Channel
In B2B sales, a Channel is any external route through which a vendor's products or services reach end customers, including resellers, value-added resellers (VARs), distributors, agents, and system integrators. Companies build indirect channel strategies because partners provide market reach, local expertise, and implementation capabilities that a direct sales force cannot economically replicate. Managing a channel effectively requires visibility into which partners are active, which deals are in progress, how performance compares across tier levels, and where channel conflict with direct sales is occurring. CRM and Partner Relationship Management (PRM) systems are the operational infrastructure that makes a scalable indirect sales model possible.
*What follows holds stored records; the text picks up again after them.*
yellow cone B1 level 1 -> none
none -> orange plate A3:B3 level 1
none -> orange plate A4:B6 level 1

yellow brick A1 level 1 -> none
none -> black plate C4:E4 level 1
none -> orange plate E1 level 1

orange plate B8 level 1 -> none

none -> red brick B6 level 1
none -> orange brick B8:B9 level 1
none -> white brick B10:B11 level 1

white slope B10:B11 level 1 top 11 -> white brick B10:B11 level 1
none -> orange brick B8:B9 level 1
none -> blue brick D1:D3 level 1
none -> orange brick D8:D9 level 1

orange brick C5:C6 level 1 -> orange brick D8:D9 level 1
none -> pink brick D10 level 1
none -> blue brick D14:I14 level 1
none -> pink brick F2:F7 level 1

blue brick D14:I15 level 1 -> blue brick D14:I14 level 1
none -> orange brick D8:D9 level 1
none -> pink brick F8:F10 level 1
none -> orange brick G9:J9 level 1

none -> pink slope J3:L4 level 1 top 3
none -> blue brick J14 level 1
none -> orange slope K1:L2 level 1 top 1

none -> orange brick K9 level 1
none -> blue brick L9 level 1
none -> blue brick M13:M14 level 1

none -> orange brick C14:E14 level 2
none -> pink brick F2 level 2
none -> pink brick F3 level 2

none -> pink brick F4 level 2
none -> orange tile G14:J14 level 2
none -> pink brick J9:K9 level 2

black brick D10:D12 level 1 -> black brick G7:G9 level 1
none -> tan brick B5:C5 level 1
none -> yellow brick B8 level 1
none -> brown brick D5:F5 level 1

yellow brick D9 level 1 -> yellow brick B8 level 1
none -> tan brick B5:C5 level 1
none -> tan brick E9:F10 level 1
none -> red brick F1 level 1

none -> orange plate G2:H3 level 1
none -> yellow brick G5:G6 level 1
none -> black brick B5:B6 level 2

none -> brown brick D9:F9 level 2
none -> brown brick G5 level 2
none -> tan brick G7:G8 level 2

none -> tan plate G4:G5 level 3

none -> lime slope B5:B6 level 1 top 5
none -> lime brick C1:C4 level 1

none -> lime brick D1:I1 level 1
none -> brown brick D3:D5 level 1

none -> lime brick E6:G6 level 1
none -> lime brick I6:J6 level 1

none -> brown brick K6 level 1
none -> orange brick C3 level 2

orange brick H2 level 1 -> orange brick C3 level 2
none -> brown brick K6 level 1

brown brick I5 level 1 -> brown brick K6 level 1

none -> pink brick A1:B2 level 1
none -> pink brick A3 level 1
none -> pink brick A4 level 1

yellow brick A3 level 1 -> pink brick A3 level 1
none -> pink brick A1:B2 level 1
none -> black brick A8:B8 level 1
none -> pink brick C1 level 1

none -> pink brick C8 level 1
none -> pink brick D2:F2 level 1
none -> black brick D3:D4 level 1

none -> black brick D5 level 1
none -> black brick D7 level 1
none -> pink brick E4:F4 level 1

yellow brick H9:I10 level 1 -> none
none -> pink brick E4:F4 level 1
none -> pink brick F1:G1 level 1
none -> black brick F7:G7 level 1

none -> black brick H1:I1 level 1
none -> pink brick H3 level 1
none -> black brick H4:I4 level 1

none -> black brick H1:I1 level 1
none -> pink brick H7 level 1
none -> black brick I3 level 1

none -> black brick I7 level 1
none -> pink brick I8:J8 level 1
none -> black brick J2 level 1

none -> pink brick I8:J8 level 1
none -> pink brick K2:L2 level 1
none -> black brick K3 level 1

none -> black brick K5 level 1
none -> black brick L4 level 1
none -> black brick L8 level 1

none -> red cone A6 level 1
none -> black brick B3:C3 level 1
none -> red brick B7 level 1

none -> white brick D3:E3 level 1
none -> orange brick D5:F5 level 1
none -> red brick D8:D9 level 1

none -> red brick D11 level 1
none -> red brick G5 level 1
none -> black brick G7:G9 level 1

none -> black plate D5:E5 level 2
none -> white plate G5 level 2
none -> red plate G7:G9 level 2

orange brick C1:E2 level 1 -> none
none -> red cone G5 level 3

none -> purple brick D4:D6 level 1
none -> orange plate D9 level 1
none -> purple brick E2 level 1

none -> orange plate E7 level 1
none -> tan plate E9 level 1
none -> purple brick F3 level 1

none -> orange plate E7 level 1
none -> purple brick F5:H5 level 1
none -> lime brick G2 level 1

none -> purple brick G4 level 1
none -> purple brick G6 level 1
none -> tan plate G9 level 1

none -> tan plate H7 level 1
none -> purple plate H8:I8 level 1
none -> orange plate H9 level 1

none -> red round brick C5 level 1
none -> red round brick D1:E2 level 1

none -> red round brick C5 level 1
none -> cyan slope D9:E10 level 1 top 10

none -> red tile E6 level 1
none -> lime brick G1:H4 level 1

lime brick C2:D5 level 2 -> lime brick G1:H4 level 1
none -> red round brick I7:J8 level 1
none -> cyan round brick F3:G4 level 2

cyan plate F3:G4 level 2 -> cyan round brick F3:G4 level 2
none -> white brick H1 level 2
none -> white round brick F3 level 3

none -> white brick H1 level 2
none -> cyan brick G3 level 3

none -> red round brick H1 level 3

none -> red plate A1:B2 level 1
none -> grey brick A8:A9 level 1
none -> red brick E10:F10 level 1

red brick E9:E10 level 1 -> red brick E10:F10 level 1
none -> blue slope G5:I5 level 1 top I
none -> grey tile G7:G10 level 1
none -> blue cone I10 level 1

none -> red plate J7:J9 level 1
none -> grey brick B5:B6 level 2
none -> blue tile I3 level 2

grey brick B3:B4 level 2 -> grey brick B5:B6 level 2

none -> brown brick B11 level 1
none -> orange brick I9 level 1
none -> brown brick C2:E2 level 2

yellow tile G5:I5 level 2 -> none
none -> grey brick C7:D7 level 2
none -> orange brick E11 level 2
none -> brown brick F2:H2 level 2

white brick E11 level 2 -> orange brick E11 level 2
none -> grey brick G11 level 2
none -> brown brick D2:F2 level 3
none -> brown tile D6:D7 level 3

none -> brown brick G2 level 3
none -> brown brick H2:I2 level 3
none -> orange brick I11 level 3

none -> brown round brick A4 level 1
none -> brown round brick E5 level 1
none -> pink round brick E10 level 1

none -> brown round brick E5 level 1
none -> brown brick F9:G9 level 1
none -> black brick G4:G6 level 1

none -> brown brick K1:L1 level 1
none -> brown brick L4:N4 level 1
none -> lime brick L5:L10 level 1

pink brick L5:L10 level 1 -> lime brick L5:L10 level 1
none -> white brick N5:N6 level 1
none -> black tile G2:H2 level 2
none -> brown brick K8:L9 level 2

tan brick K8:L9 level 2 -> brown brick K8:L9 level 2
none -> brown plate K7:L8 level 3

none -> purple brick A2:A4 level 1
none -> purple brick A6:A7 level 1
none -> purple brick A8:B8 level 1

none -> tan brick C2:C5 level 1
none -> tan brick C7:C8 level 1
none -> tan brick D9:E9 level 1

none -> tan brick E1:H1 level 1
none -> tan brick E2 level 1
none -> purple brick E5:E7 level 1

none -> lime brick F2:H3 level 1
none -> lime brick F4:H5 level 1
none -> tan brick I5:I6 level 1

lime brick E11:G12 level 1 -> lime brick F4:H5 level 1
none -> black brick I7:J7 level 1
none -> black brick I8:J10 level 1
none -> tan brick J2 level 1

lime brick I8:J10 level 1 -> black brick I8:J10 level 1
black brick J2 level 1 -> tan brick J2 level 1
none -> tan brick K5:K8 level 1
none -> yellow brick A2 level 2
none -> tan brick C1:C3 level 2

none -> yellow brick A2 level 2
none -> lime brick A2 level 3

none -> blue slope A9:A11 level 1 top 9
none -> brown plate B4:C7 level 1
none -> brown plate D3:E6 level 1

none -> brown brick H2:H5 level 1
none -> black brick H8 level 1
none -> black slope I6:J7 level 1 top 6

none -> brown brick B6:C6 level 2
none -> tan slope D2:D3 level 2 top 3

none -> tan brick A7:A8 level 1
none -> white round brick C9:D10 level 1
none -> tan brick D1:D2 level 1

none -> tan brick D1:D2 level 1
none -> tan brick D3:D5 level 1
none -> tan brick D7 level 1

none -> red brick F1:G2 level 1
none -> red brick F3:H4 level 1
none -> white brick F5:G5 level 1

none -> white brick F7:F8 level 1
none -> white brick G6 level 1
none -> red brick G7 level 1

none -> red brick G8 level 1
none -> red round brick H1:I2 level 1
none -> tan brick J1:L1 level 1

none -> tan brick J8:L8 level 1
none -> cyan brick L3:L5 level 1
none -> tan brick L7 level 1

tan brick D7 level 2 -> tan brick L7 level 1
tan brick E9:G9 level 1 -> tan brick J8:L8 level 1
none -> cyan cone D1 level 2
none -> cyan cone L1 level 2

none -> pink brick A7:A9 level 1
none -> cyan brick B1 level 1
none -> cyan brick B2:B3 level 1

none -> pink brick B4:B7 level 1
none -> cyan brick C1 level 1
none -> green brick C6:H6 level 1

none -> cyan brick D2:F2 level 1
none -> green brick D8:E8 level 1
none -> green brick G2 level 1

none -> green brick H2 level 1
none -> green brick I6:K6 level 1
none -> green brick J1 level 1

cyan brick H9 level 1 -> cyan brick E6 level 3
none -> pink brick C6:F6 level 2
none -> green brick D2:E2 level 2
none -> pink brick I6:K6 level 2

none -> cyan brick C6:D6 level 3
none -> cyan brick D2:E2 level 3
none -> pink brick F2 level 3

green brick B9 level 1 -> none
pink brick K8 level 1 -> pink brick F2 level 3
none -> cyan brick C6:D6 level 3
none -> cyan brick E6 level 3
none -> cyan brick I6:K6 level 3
A channel can be single-tier, where the vendor sells through partners who sell directly to end customers, or two-tier, where distributors sit between the vendor and a wider base of resellers. Each model trades direct control for reach. The vendor gains access to markets and customer segments it could not serve economically on its own, and in return depends on partners to represent the product accurately and hold price discipline. Keeping that trade-off healthy depends on clear rules of engagement and shared visibility into partner activity, which is why channel programs run on CRM and PRM systems rather than spreadsheets.
Frequently Asked Questions
It is any external route a vendor uses to get products to customers, such as resellers, distributors, VARs, agents, or system integrators. Selling through these partners is called indirect or channel sales, as opposed to using a direct sales force.